Les années 2010 furent une décennie en or pour l’Allemagne avec, à la clef, l’absence de chômage, des excédents commerciaux sans précédent, et une croissance supérieure à celle de ses partenaires. Depuis la crise Covid, le modèle allemand qui repose sur l’industrie et les exportations s’enraye.
Les échanges avec la Chine qui est devenue son premier client sont remis en cause par la multiplication des sanctions commerciales et par le ralentissement de la croissance de ce pays. L’industrie est confrontée à la montée des prix de l’énergie et des matières premières. Cette dernière doit, en outre, gérer le défi de la transition énergétique.

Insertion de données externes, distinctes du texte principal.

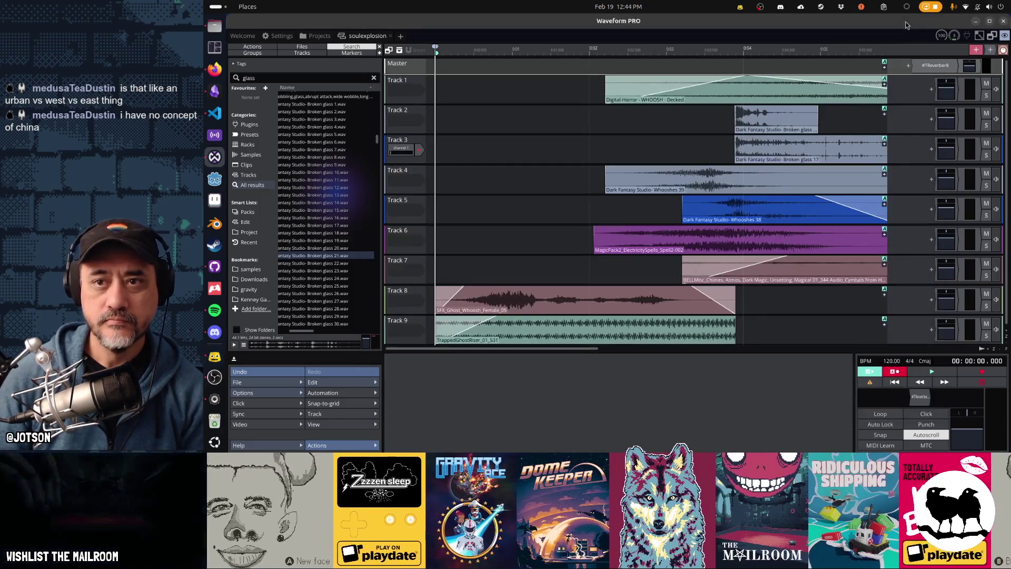
pyautogui.click(1003, 21)
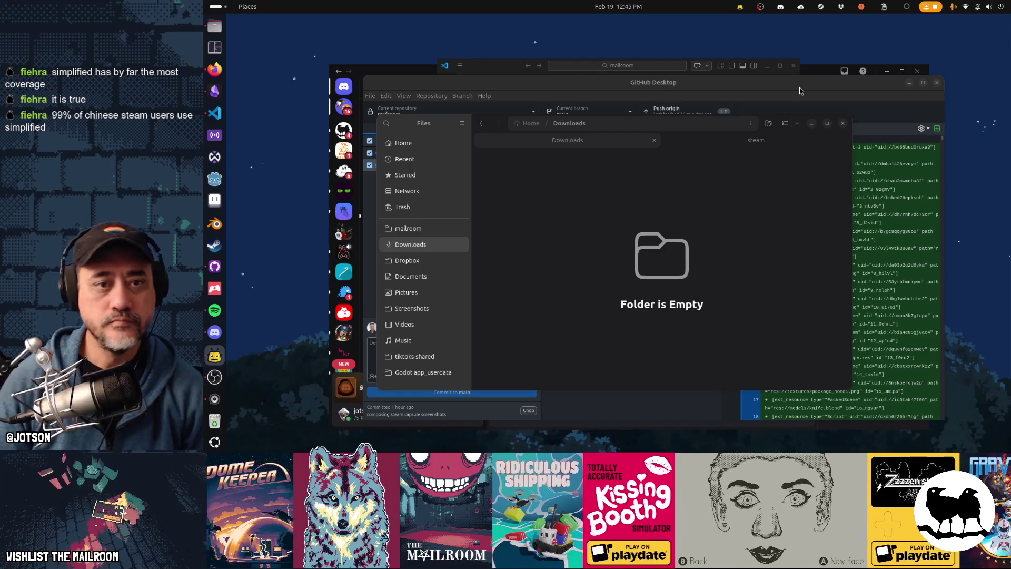
# Commit previewer.tscn and previewer3.tscn to main as 'added frog to screenshot'
pyautogui.press('ctrl+w')
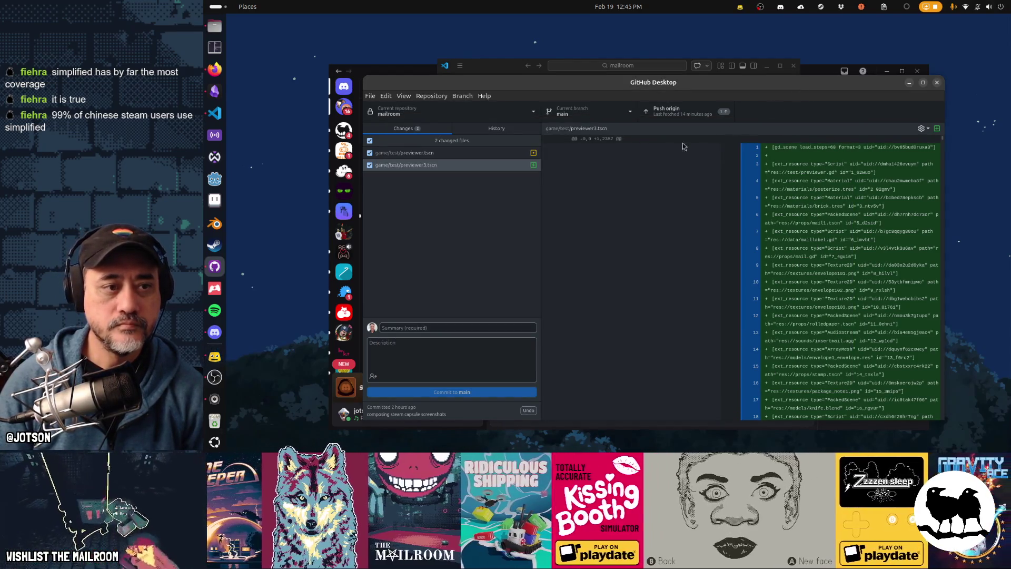
pyautogui.click(465, 157)
pyautogui.click(464, 167)
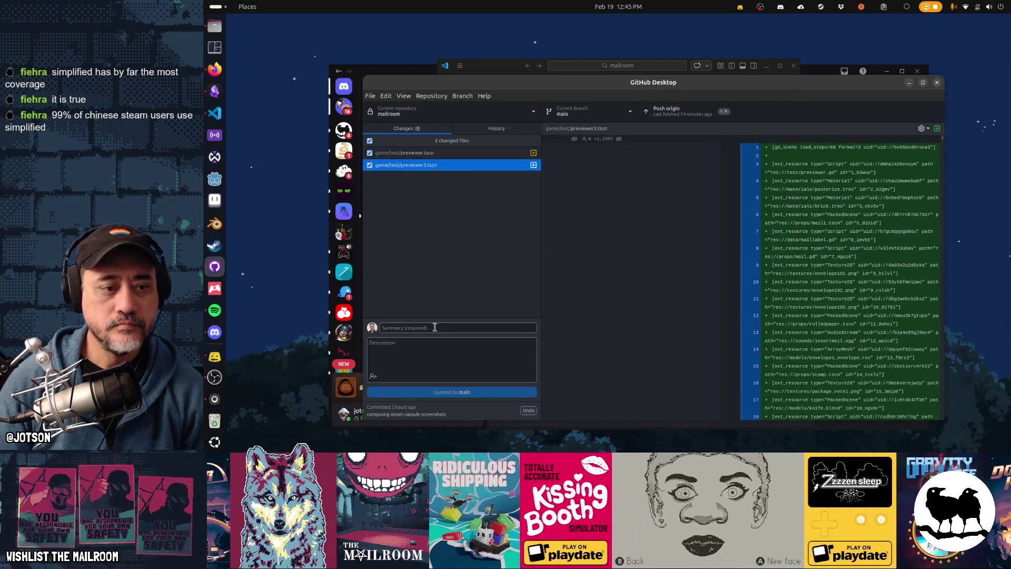
pyautogui.click(435, 327)
pyautogui.write('added f')
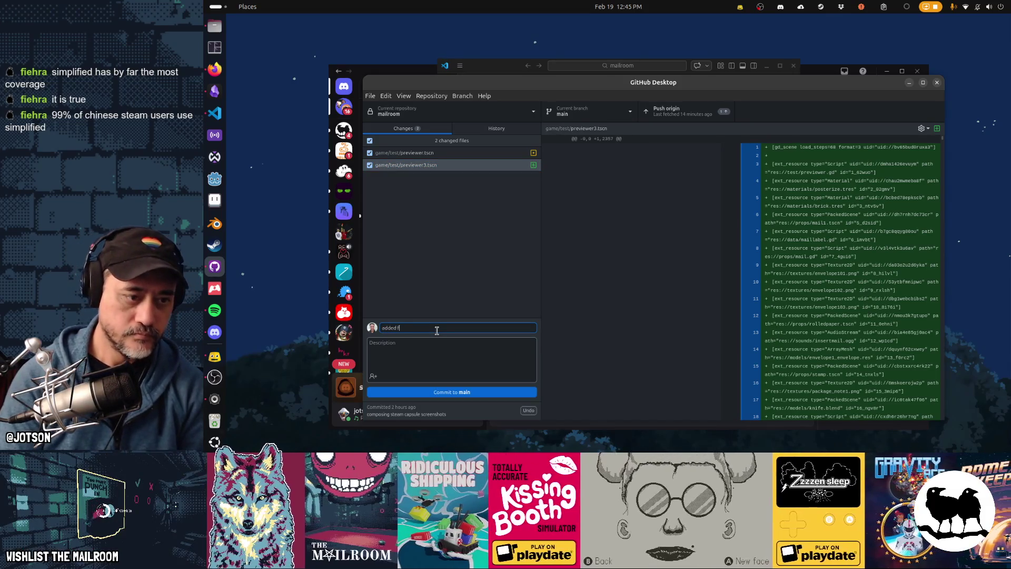
pyautogui.write('rog to screenshot')
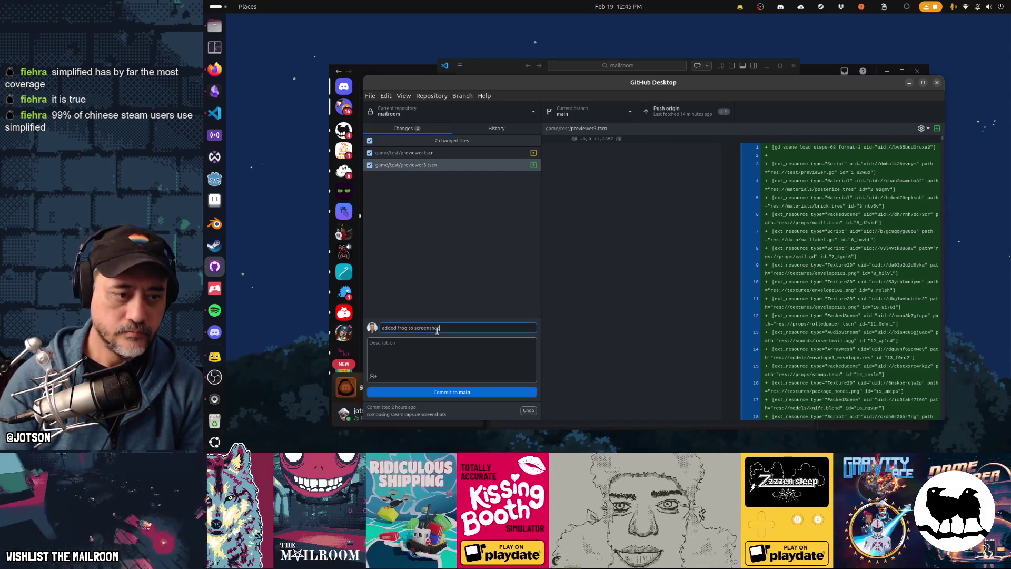
pyautogui.click(451, 392)
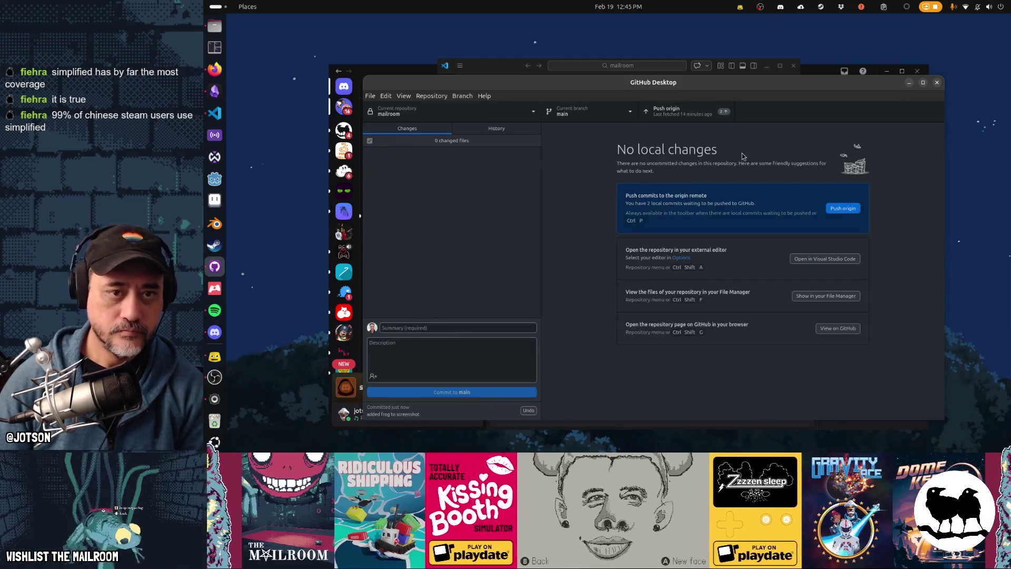
# Push the commit to origin, minimize Discord, and launch Godot
pyautogui.click(680, 111)
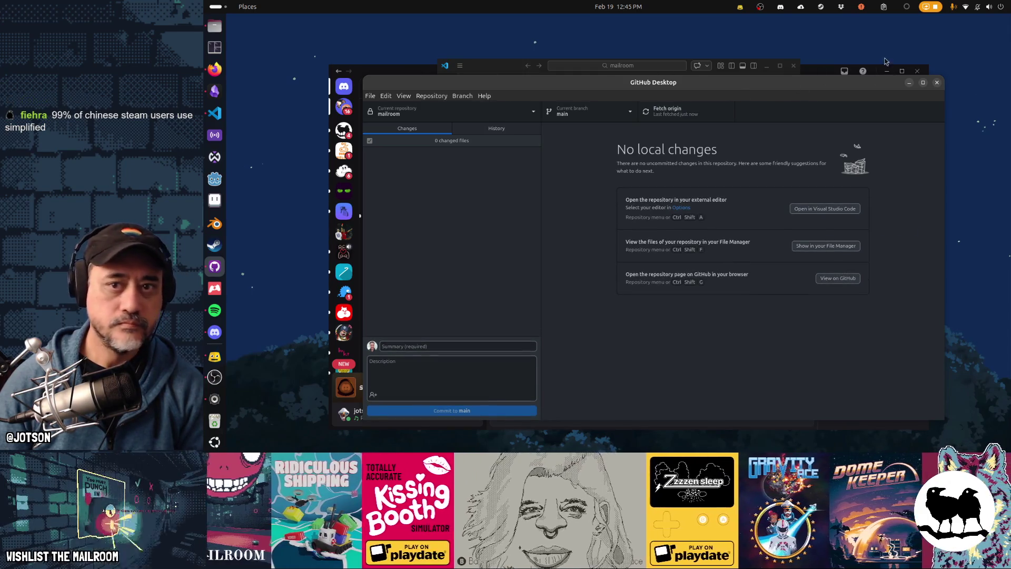
pyautogui.click(887, 71)
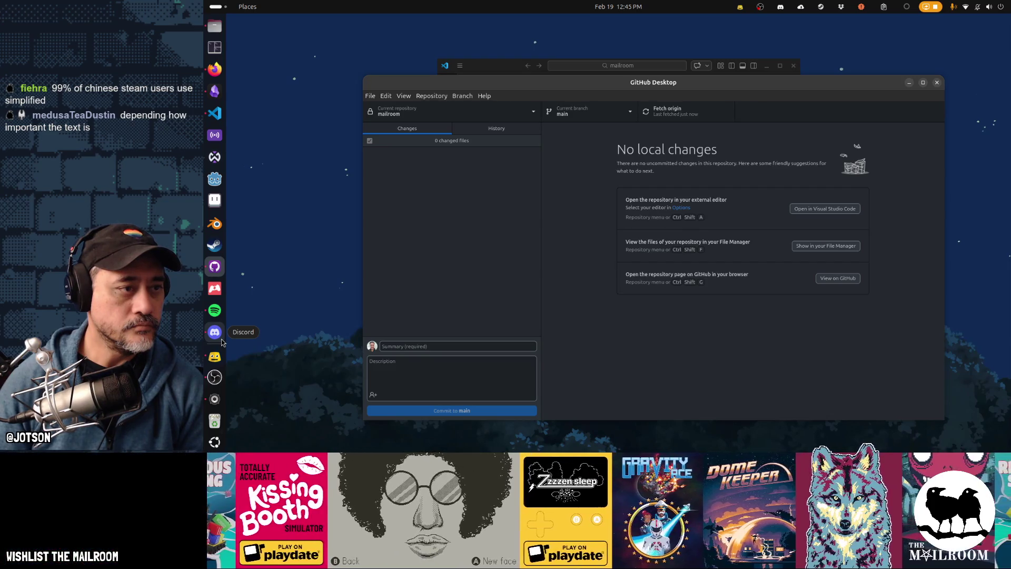
pyautogui.click(215, 91)
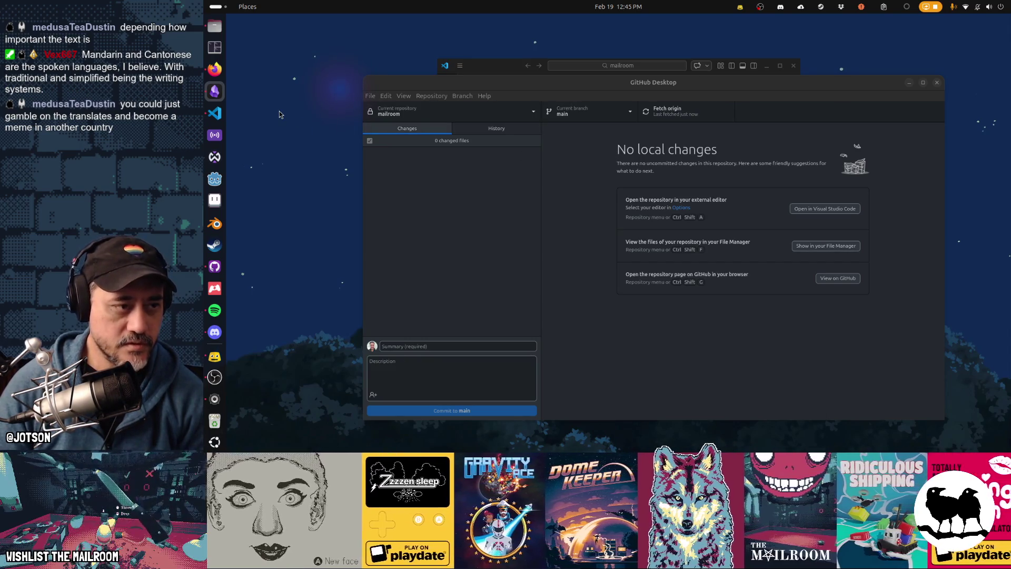
pyautogui.click(214, 179)
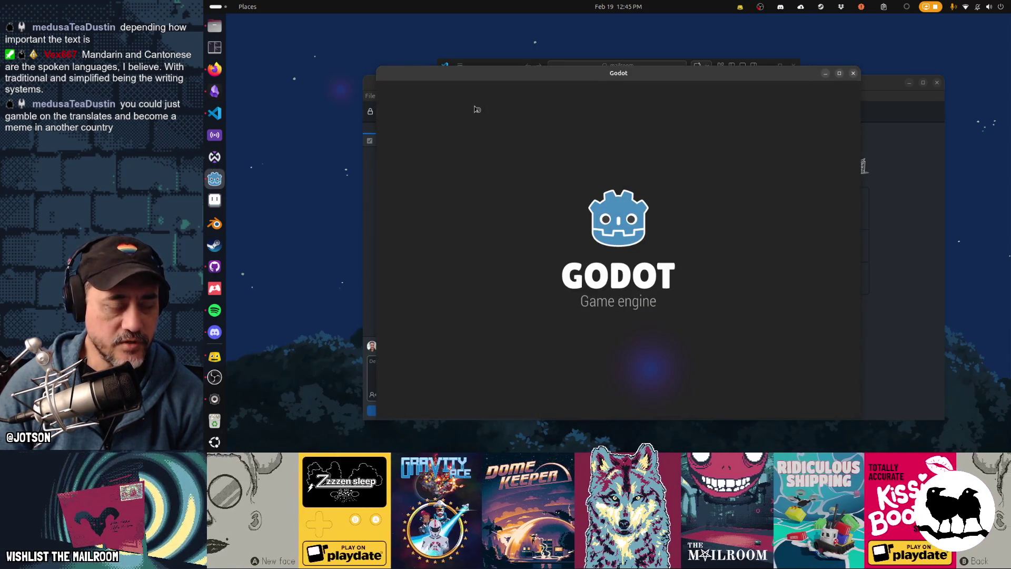
# Open mailroom and close the previewer, package_note, mail1, previewer3 and frog scene tabs
pyautogui.doubleClick(478, 122)
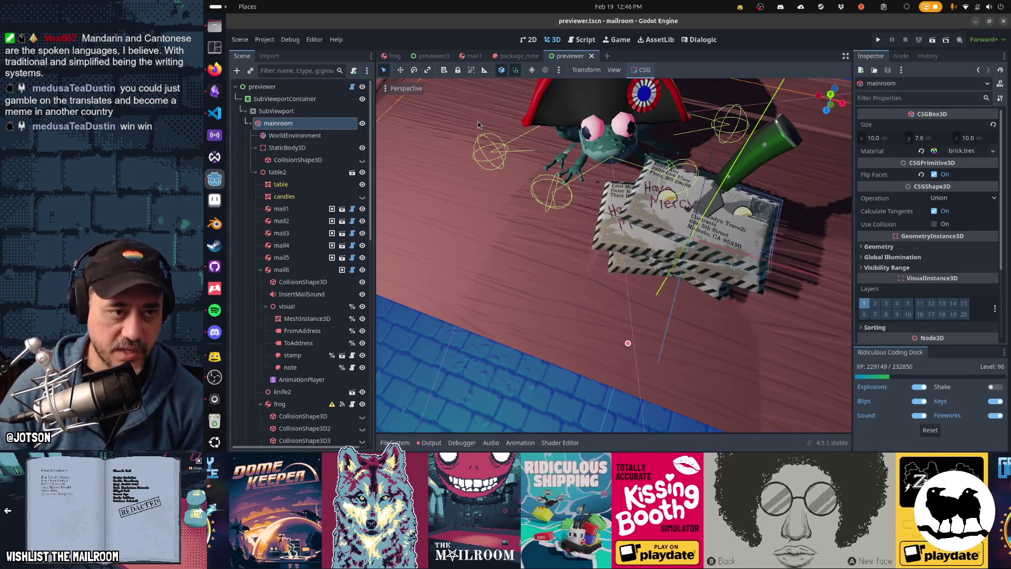
pyautogui.click(592, 56)
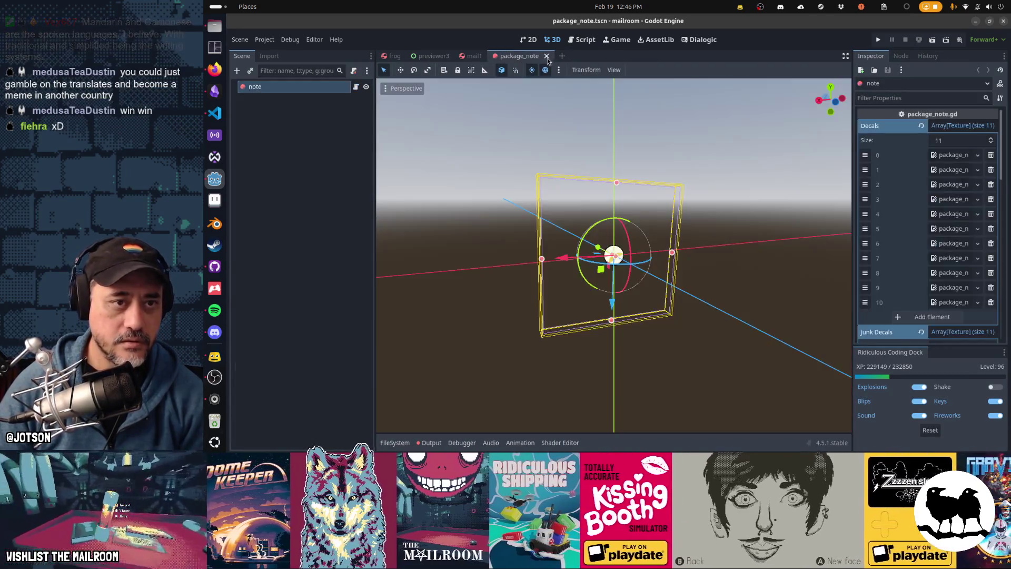
pyautogui.click(547, 56)
pyautogui.click(490, 56)
pyautogui.click(456, 55)
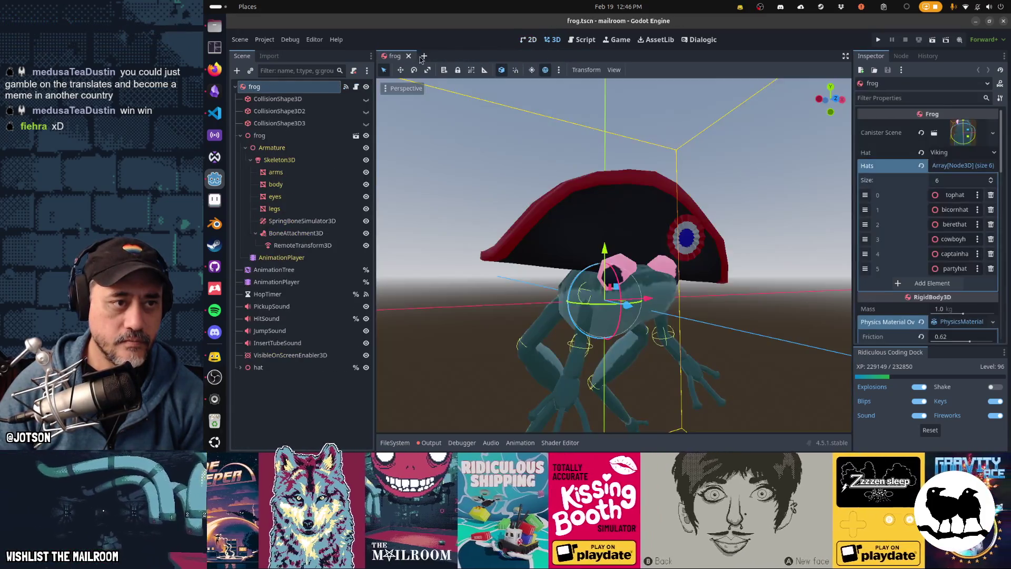
pyautogui.click(405, 56)
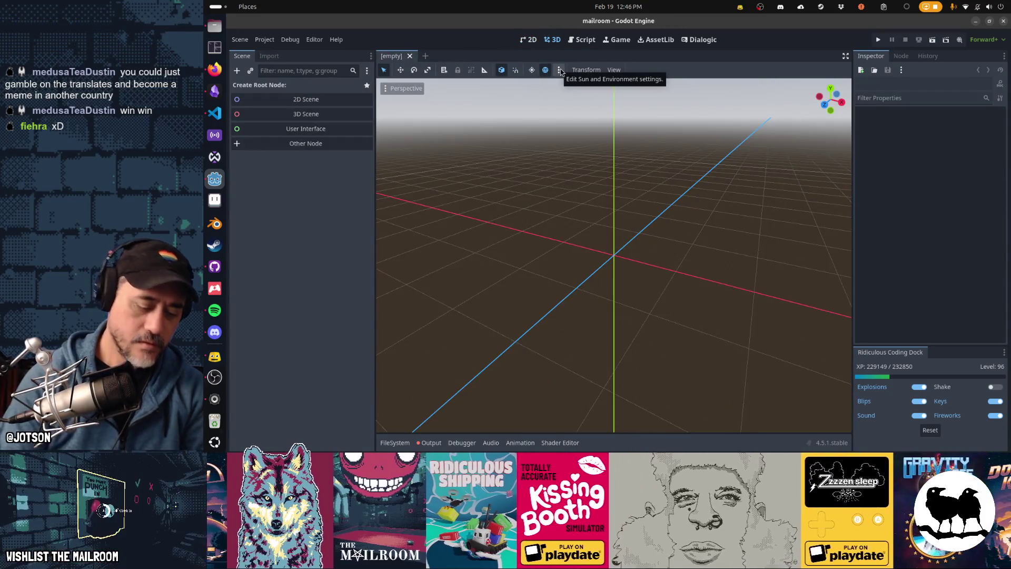
# Close every open script in the script editor
pyautogui.press('ctrl+F3')
pyautogui.press('ctrl+w')
pyautogui.press('ctrl+w')
pyautogui.press('ctrl+w')
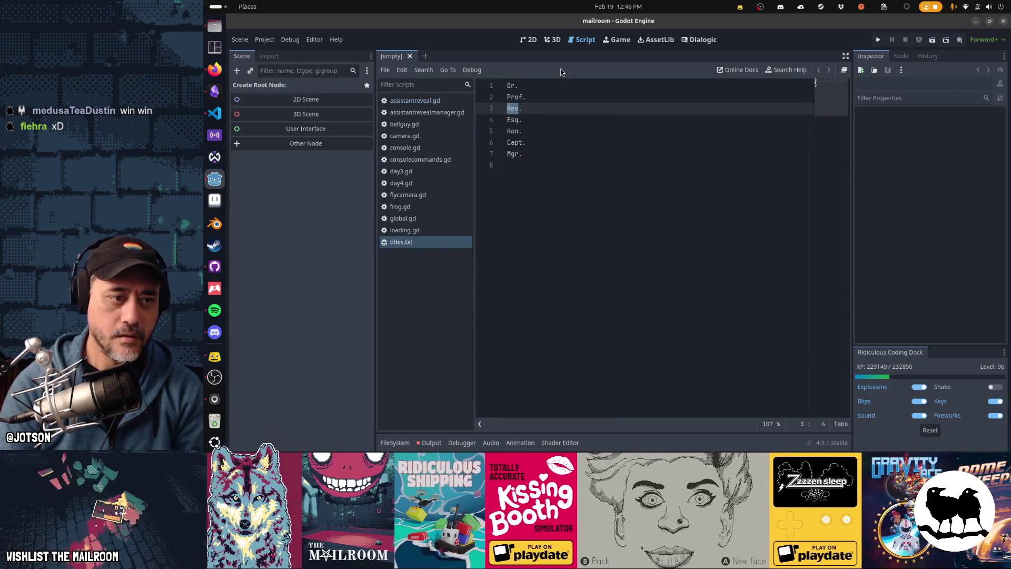
pyautogui.press('ctrl+w')
pyautogui.press('ctrl+w')
pyautogui.press('ctrl+w')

Quelques années après avoir été qualifiée d’Etat malade de l’Union européenne, l’Allemagne a vécu à partir de 2003 un deuxième miracle économique après celui des années 1950/1960. La crise financière de 2008/2009 a, à peine, entravé sa croissance. Ce miracle a été imputé, en partie, aux réformes du marché du travail initiées par Gerhard Schröder, chancelier de 1998 à 2005, associées à la restauration des comptes publics.
Le PIB allemand a progressé de 24 %, contre 22 % pour celui du Royaume-Uni et 18 % pour la France.
L’économie allemande a profité du décollage des pays de l’Asie du Sud-Est. Sa spécialisation coïncidait avec les besoins de ces pays en biens d’équipement et en voitures de luxe. 7 millions d’emplois ont été créés pour satisfaire la demande en provenance des pays émergents. Du milieu des années 2000 à la fin des années 2010, le PIB allemand a progressé de 24 %, contre 22 % pour celui du Royaume-Uni et 18 % pour la France.
Cette période a été marquée par un consensus important au sein de la population avec une convergence de vue entre les employeurs et les syndicats. Angela Merkel a représenté pendant une dizaine d’années cette Allemagne qui gagne avec comme symbole la victoire de la Mannschaft à la Coupe du monde de football en 2014. C’est l’époque où l’on se plaît à définir le football comme un sport se pratiquant à onze contre onze avec un ballon, et à la fin c’est l‘Allemagne qui gagne.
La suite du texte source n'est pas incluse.